# Dicofol fumigation of honey bees for the control of the mite varroa jacobsoni



## jean-marc (Jan 13, 2005)

So what's happened in the last 25 years with dicofol? 

Jean-Marc


----------



## BEES4U (Oct 10, 2007)

*Dicofol*

Do you have a label or MSDA/
Ernie


----------



## Allen Dick (Jan 10, 2009)

I just posted it for interest. Personally, I know nothing about it and use minimal treatments for varroa at present.


----------



## megank (Mar 28, 2006)

jean-marc said:


> So what's happened in the last 25 years with dicofol?
> 
> Jean-Marc



Its out there....It sells under the name Kelthane...and yes it is specific to mites.

I wouldn't use it though


----------



## jean-marc (Jan 13, 2005)

I wouldn't use it either, but I wonder why it's not out available as a miticide for beekeepers?
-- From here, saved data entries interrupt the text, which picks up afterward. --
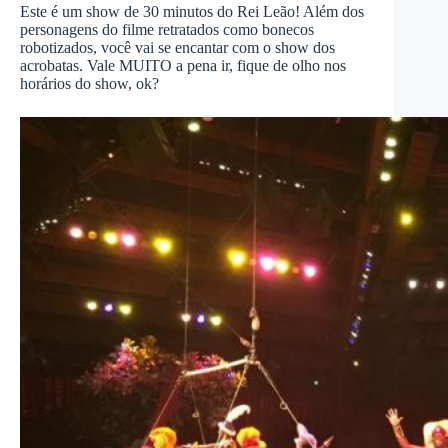
Este é um show de 30 minutos do Rei Leão! Além dos
personagens do filme retratados como bonecos
robotizados, você vai se encantar com o show dos
acrobatas. Vale MUITO a pena ir, fique de olho nos
horários do show, ok?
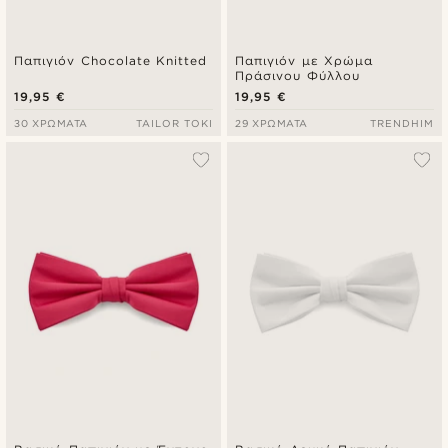
Παπιγιόν Chocolate Knitted
Παπιγιόν με Χρώμα
Πράσινου Φύλλου
19,95 €
19,95 €
30 ΧΡΏΜΑΤΑ
TAILOR TOKI
29 ΧΡΏΜΑΤΑ
TRENDHIM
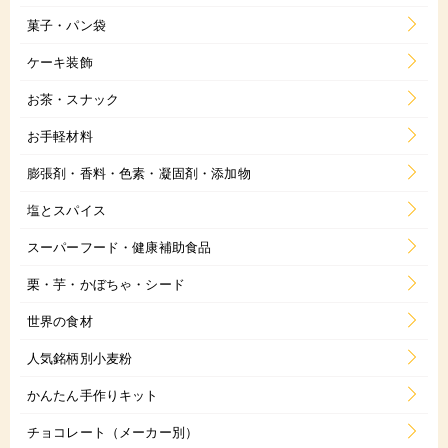
菓子・パン袋
ケーキ装飾
お茶・スナック
お手軽材料
膨張剤・香料・色素・凝固剤・添加物
塩とスパイス
スーパーフード・健康補助食品
栗・芋・かぼちゃ・シード
世界の食材
人気銘柄別小麦粉
かんたん手作りキット
チョコレート（メーカー別）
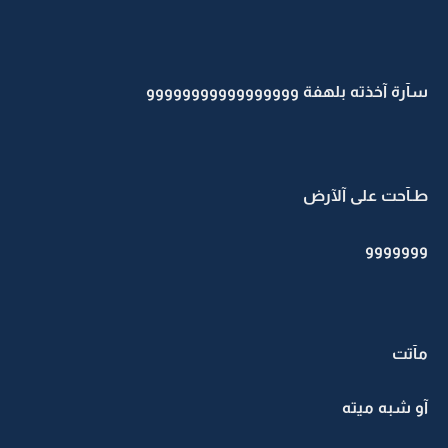
سآرة آخذته بلهفة ووووووووووووووووو
طـآحت على آلآرض
ووووووو
مآتت
آو شبه ميته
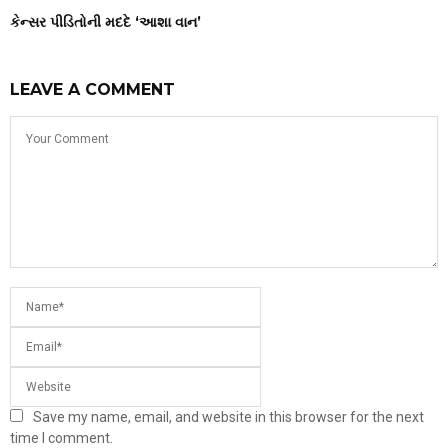
કેન્સર પીડિતોની મદદે ‘આશા વાન’
LEAVE A COMMENT
Save my name, email, and website in this browser for the next
time I comment.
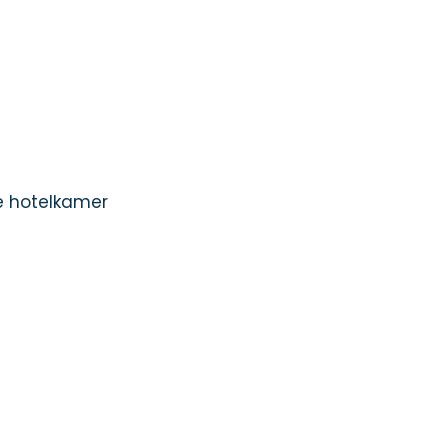
e hotelkamer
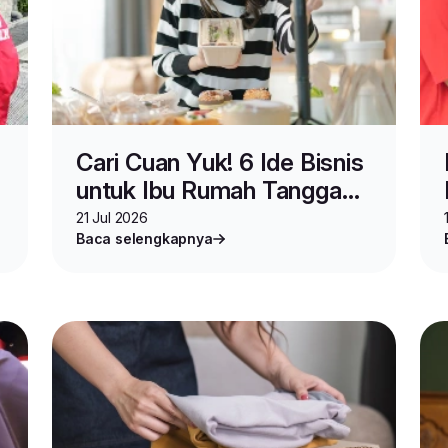
Cari Cuan Yuk! 6 Ide Bisnis
untuk Ibu Rumah Tangga
yang Mudah Dimulai
21 Jul 2026
Baca selengkapnya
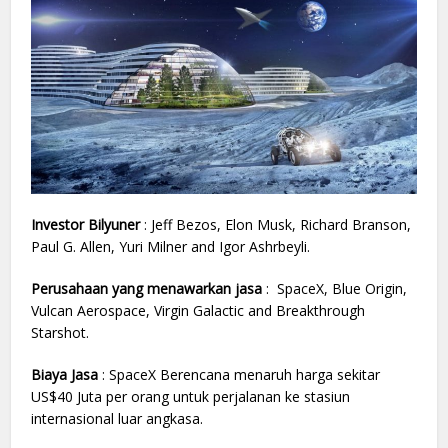
Investor Bilyuner
: Jeff Bezos, Elon Musk, Richard Branson,
Paul G. Allen, Yuri Milner and Igor Ashrbeyli.
Perusahaan yang menawarkan jasa
: SpaceX, Blue Origin,
Vulcan Aerospace, Virgin Galactic and Breakthrough
Starshot.
Biaya Jasa
: SpaceX Berencana menaruh harga sekitar
US$40 Juta per orang untuk perjalanan ke stasiun
internasional luar angkasa.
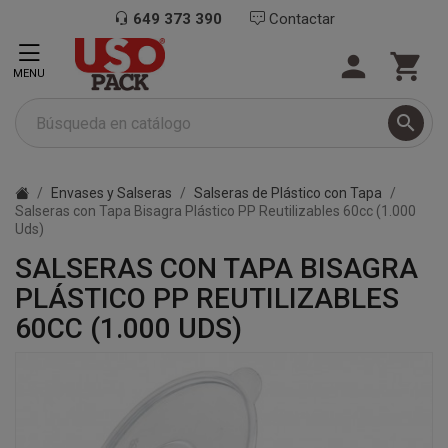
649 373 390
Contactar


MENU

Envases y Salseras
Salseras de Plástico con Tapa
Salseras con Tapa Bisagra Plástico PP Reutilizables 60cc (1.000
Uds)
SALSERAS CON TAPA BISAGRA
PLÁSTICO PP REUTILIZABLES
60CC (1.000 UDS)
Probably some applicator safety issues or residue issues, but I don't know.

Jean-Marc


----------



## BEES4U (Oct 10, 2007)

*Kelthane...*

Kelthane...
Ok, now I know it :doh:
Ernie


----------



## Jeffzhear (Dec 2, 2006)

The links provided didn't work for me. Any idea when it was posted by Peter B?


----------